Comment les entreprises qui ont démontré leurs qualités dans le passé seront-elles privilégiées, pour que l’Etat puisse bénéficier de chantiers bien exécutés et, du coup, bien définis ?

Comme je l’ai précisé, les textes sur la passation des marchés publics vont évoluer, et nous y travaillons. Parallèlement la direction des travaux publics a informé en juin 2018 l’ordre des architectes et la chambre patronale du bâtiment qu’une évaluation des maîtres d’œuvre et des entreprises serait désormais pratiquée, avec une incidence sur la participation aux futurs appels d’offres des prestataires n’ayant pas donné satisfaction. Cela pourra se traduire par un abaissement des seuils et aller jusqu’à la non consultation.

La solution de contrat promotion immobilière par maîtrise d’ouvrage déléguée a donné de bons résultats dans le passé : faut-il privilégier ce type de solution plutôt que des appels d’offres par corps d’Etat séparés ?

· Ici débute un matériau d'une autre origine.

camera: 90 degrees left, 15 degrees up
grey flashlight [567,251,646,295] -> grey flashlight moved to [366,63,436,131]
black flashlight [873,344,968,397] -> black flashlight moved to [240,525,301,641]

C’est une des manières de réaliser des projets qui a ses avantages, en termes de délai notamment. Elle est particulièrement adaptée à des projets dont le programme est simple, voire monofonctionnel, comme des logements ou des bureaux. Mais certains projets peuvent difficilement être réalisés selon cette voie, en particulier, les opérations avec des imbrications fonctionnelles, avec un socle technique abritant des fonctions. De plus, à Monaco seules quelques grandes entreprises sont capables de porter ce type de contrat. En tant que gros donneur d’ordre, le gouvernement doit aussi prendre en considération le tissu d’entreprises monégasques du secteur de la construction et veiller à ce que la commande publique puisse bénéficier à des PME, dès lors que celles-ci sont capables de fournir des prestations de qualité.